The core question for Manage is: Can we trust the data we collect? Here we can use classic data quality questions to really get the group talking. Is the data available in a timely manner? Is the data updated as often as we need it? Is it complete or are we commonly missing data attributes? Is the data consistent if we bring it in from multiple sources or clients? Do we have clear, common definitions of the critical data? The right group of leaders will be very opinionated about all of these questions. Depending on the answers, we can prioritize capabilities to manage the data quality, or at a minimum, monitor it so we can make future decisions.

Use

The entire reason we collect and manage data is to then use it, and the core question here is: Who needs the data and why? This category of decisions in the framework is really the most important as it drives to the value that must be delivered with any application or project. Use is all about distributing the data to the systems that need it, producing the reports that are required, or making the data available to users through search, analytics or other user interfaces.

These categories of decisions are cyclical in nature. Defining a new use case for an application allows us to shift our focus to collecting a new type of data. If we find that clients or users are complaining about data or multiple issues exist, we shift our focus to data quality practices. This is why this framework works. It provides three simple categories of discussion that a large, intelligent group can use to make their points and drive towards decisions.

Getting to alignment (not consensus) is one of the keys to moving big enterprise programs forward. Another use of this model is to discuss and agree on the relative priority of these categories.

Compare the diagrams below. The left diagram below shows one group may decide that we really have a trust issue with the data and we need to prioritize meeting time and then forecast budget primarily on managing the data. If we look at the next diagram, another project may feel like the data in a particular application or environment is fairly good, but the key for success this year is enabling distribution to key systems or user groups. The key is to use the framework to guide that relative priority, which helps future decision making.

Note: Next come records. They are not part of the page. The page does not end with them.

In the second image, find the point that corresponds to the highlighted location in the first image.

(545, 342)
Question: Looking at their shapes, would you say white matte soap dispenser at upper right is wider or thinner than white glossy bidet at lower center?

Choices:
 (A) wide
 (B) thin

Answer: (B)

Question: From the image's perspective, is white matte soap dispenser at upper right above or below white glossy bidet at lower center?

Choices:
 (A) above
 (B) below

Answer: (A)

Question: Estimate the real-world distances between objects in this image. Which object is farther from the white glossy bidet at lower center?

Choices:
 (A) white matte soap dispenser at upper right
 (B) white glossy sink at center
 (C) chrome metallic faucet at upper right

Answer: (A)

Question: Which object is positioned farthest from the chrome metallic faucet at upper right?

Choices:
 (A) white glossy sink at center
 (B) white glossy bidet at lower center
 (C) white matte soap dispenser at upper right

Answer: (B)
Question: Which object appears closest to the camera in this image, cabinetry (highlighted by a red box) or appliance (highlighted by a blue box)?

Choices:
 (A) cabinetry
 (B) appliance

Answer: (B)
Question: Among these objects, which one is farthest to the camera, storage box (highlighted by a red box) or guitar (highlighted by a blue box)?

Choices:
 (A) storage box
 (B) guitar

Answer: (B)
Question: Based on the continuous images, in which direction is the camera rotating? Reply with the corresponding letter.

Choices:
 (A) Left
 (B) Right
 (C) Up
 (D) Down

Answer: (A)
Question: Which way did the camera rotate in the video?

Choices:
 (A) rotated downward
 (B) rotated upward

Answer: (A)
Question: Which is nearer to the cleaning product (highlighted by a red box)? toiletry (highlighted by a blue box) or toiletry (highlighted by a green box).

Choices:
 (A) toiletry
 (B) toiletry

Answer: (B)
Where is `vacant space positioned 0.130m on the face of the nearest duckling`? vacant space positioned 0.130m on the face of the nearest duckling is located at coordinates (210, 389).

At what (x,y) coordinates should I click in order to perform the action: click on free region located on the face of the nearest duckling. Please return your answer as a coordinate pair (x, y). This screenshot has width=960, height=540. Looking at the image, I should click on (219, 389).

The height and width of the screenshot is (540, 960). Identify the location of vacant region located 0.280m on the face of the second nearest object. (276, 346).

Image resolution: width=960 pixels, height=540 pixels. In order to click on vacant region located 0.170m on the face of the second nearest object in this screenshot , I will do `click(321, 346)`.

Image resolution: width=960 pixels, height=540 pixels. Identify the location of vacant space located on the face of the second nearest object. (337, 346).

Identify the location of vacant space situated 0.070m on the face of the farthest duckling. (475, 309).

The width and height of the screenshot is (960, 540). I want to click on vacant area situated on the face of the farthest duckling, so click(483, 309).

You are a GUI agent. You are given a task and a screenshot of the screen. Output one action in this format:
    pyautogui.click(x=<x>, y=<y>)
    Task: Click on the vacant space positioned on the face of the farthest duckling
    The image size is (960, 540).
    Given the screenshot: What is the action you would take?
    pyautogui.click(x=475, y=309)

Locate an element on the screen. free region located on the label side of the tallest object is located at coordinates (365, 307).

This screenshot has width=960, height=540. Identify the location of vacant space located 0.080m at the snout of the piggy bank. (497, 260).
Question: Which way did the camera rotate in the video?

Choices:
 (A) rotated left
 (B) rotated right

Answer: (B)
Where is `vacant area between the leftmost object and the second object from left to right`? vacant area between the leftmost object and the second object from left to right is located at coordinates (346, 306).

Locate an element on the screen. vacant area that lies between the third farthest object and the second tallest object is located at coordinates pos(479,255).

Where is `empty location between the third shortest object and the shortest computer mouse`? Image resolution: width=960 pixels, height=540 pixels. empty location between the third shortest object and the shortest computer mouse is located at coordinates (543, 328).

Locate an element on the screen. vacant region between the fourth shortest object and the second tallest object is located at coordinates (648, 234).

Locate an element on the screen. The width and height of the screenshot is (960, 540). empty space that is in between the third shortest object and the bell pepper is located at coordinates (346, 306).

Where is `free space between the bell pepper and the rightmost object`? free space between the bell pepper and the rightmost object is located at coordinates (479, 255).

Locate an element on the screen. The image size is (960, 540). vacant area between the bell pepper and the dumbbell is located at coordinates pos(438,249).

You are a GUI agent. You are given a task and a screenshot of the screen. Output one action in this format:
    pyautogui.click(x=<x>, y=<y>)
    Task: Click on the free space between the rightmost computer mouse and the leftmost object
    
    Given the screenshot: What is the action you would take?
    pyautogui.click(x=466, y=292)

Once we gain alignment on Collect, Manage, and Use, their relative priority, and the issues and requirements to consider, it's often a good idea to take it a step further and address two more categories of decisions: Govern and Protect.

 

Govern

For Govern, the question is: How will we make decisions about priority? Effectively, the steps above will help gain alignment on priority, but as time goes on, what are the rules of the road for the next series of Collect, Manage, and Use decisions? This is particularly important for new programs or complex organizations. Some may have an existing governance framework, but it's always a good idea to evaluate if it works given the type of data you're collecting, who's managing it, and the end users of the data for your application or program. 

Protect

Protect is a must and answers the question: How do we protect the data? Historically this has been a blanket, technical expectation in a lot of program planning. Of course, IT will protect the data. However, from a decision-making perspective, we feel it's important to ensure data protection is discussed early and often in the decision-making process. It could be that the needs from users require very sensitive data and leaders need some extra attention to secure the data, or it could be that certain data gets prioritized because of the inherent risk of collecting it or burdensome protection requirements. The key is that leaders talk through this and again, gain alignment.

This is what enterprise data management is all about in 2019 - making key decisions about data in the context of every project, and then bringing the capabilities to the table to deliver. I've seen this framework work very well to help leaders see from a different vantage point and gain alignment. Taking a step back and thinking about what data would help drive new use cases and how to improve the confidence in the data really is one of the most important considerations in any project. It will lead to faster decision making, fewer political battles, and more efficient use of IT budgets to deliver.